JEP draft: Pattern matching for switch (Preview)

AuthorBrian Goetz
OwnerGavin Bierman
TypeFeature
ScopeSE
StatusDraft
Componentspecification / language
Discussionamber dash dev at openjdk dot java dot net
Created2018/10/29 08:07
Updated2018/11/12 07:47
Issue8213076

Summary

Enhance the Java programming language with pattern matching for switch expressions and statements. Pattern matching allows common logic in a program -- conditionally extracting components from objects -- to be expressed more concisely and safely.

Motivation

Nearly every program includes some sort of logic that combines testing if an expression has a certain type or structure, and then conditionally extracting components of its state for further processing. For example, all Java programmers are familiar with the instanceof-and-cast idiom:

if (obj instanceof String) {
    String s = (String) obj;
    // use s
}

JEP 305 extends the instanceof operator with a type test pattern to allow this code to be simplified to the following:

if (obj instanceof String s) {
    // use s
}

However, when we want to test against multiple possible target types we end up with a chain of if...else tests such as the following:

String formatted = "unknown";
if (obj instanceof Integer i) {
    formatted = String.format("int %d", i);
}
else if (obj instanceof Byte b) {
    formatted = String.format("byte %d", b);
}
else if (obj instanceof Long l) {
    formatted = String.format("long %d", l);
}
else if (obj instanceof Double d) {
    formatted = String.format("double %f", d);
}
else if (obj instanceof String s) {
    formatted = String.format("String %s", s);
}

The above code benefits from pattern matching, but it's still not perfect. Most importantly the approach allows coding errors to remain hidden -- because we've used an overly-general control construct. The intent of the above code is to assign something to formatted in each arm of the if...else chain. But, there is nothing here that enables the compiler to verify this actually happens. If some block -- perhaps one that is executed rarely in practice -- forgets to assign to formatted, we have a bug. (Leaving formatted as a blank local or blank final would at least enlist the "definite assignment" analysis in this effort, but this is not always done.) Finally, the above code is less optimizable; absent compiler heroics, it will have O(n) time complexity, even though the underlying problem is often O(1).
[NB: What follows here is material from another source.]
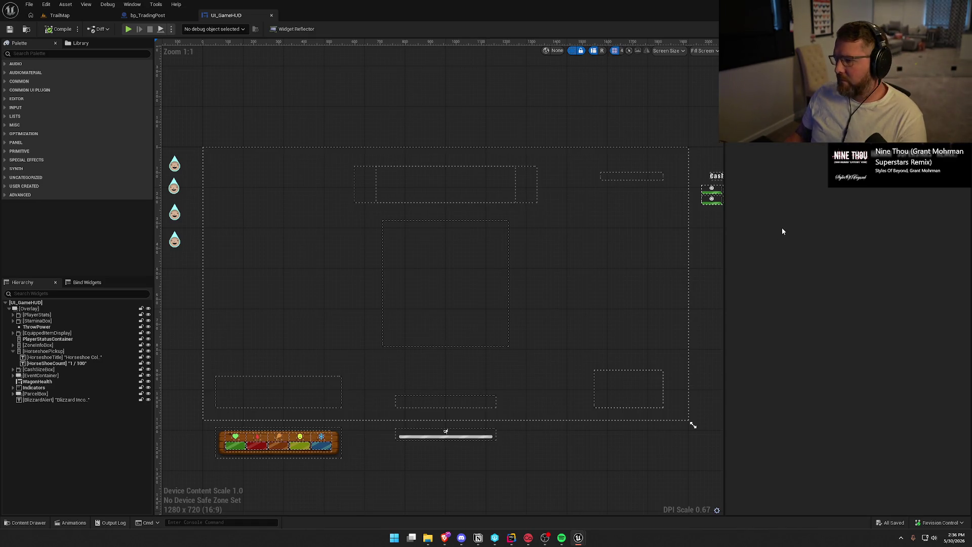
pyautogui.click(57, 16)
But we have an existing mechanism for a multi-armed equality test in the language -- switch. But switch is (at present) very limited. You can only switch on a small set of types -- numbers, strings, and enums -- and you can only test for exact equality against constants. But these limitations are mostly accidents of history; switch is a perfect "match" for pattern matching. If we allow a case label to specify a type test pattern, we can express the above with a switch statement:

String formatted;
switch (obj) {
    case Integer i: formatted = String.format("int %d", i); break;
    case Byte b:    formatted = String.format("byte %d", b); break;
    case Long l:    formatted = String.format("long %d", l); break;
    case Double d:  formatted = String.format("double %f", d); break;
    case String s:  formatted = String.format("String %s", s); break
    default:        formatted = obj.toString();
}

Now, the intent of the code is far clearer, because we're using the right control construct -- we're saying "the expression obj matches at most one of the following conditions, figure it out and execute the corresponding arm". As a bonus, it is more optimizable too; in this case we are more likely to be able to do the dispatch in O(1) time.
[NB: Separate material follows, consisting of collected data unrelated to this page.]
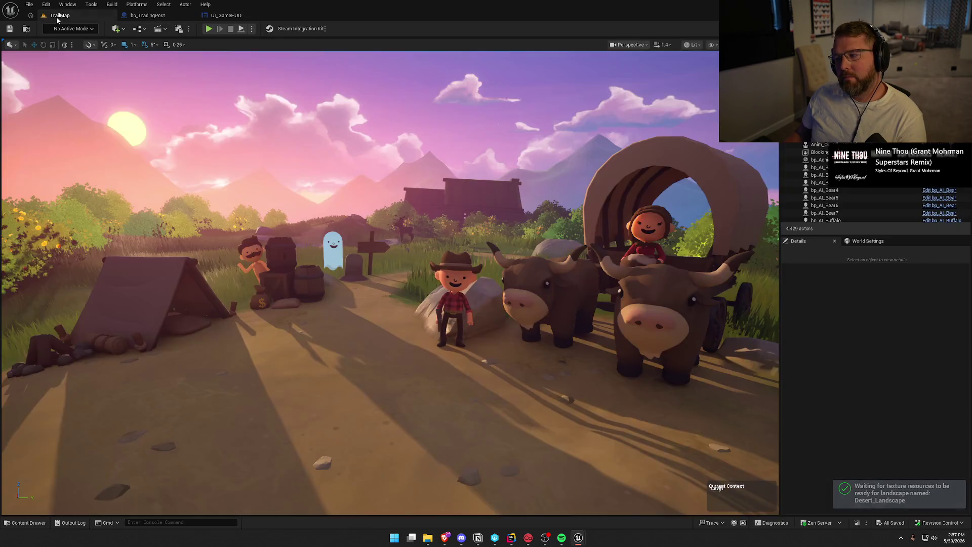
# Select the store crate, open bp_StoreCrate with Ctrl+E, compile it, and jump to the flagged node.
pyautogui.moveTo(349, 278)
pyautogui.mouseDown()
pyautogui.moveTo(324, 269)
pyautogui.moveTo(309, 203)
pyautogui.moveTo(382, 278)
pyautogui.moveTo(385, 261)
pyautogui.mouseUp()
pyautogui.click(385, 261)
Following JEP 325, we are able to further improve the concision of this code by using a switch expression, as follows.

String formatted = 
    switch (obj) {
        case Integer i -> String.format("int %d", i)
        case Byte b    -> String.format("byte %d", b);
        case Long l    -> String.format("long %d", l); 
        case Double d  -> String.format("double %f", d); 
        case String s  -> String.format("String %s", s); 
        default        -> obj.toString();
};

Description

Allow type test patterns in case labels of switch expressions and statements.

Future Work

Adding type-test patterns in switch expressions and statements is just a step in a comprehensive program of enriching Java with pattern matching. Possible areas for future work (to be the subject of future JEPs) include:

Constant Patterns. Traditional case labels (comparing against a compile-time constant, such as a number, String, or enum) can be thought of as constant patterns, where a target matches a constant pattern if they are equal according to Object.equals(), and matching a constant pattern produces no bindings.
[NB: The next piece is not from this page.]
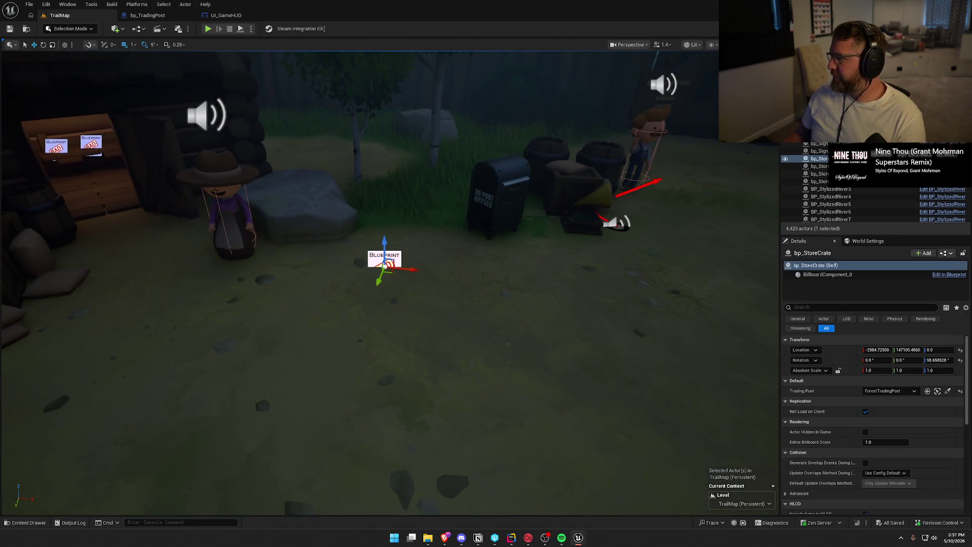
pyautogui.press('ctrl+e')
pyautogui.click(58, 29)
pyautogui.click(276, 436)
Deconstruction Patterns. Many classes are simply carriers for their data. We construct them with constructors, which take a vector of N arguments and produce an aggregate, but we generally fetch the components one at a time, with accessors. Just as we can combine the type-test/cast/bind operations into a single type-test pattern, we can combine the type-test/cast/extract-multiple into a single deconstruction pattern. If we have a hierarchy of Node with subtypes for IntNode (containing a single int), AddNode and MulNode (containing two nodes), and NegNode (containing a single node), we can match against a Node and act on the specific subtypes all in one step:

int eval(Node n) {
    switch(n) {
        case IntNode(int i): return i;
        case NegNode(Node n): return -eval(n);
        case AddNode(Node left, Node right): return eval(left) + eval(right);
        case MulNode(Node left, Node right): return eval(left) * eval(right);
        default: throw new IllegalStateException(n);
    };
}

Today, to express ad-hoc polymorphic calculations like this, we would use the "Visitor" pattern. Using pattern matching is generally more transparent and straightforward.

Nested Patterns. Patterns compose nicely. In fact, in the above example, we are already using nested patterns; the "arguments" to the deconstruction patterns, such as Node n, are already patterns (in this case, type-test patterns.) If we want to match on an AddNode whose left argument is an IntNode containing a zero, we can just add another level of nesting here:

case AddNode(IntNode(0), Node right)

In this example, we have a deconstruction pattern (AddNode(...)) whose left component must match another deconstruction pattern (IntNode(...)) whose sole component must match the constant pattern 0.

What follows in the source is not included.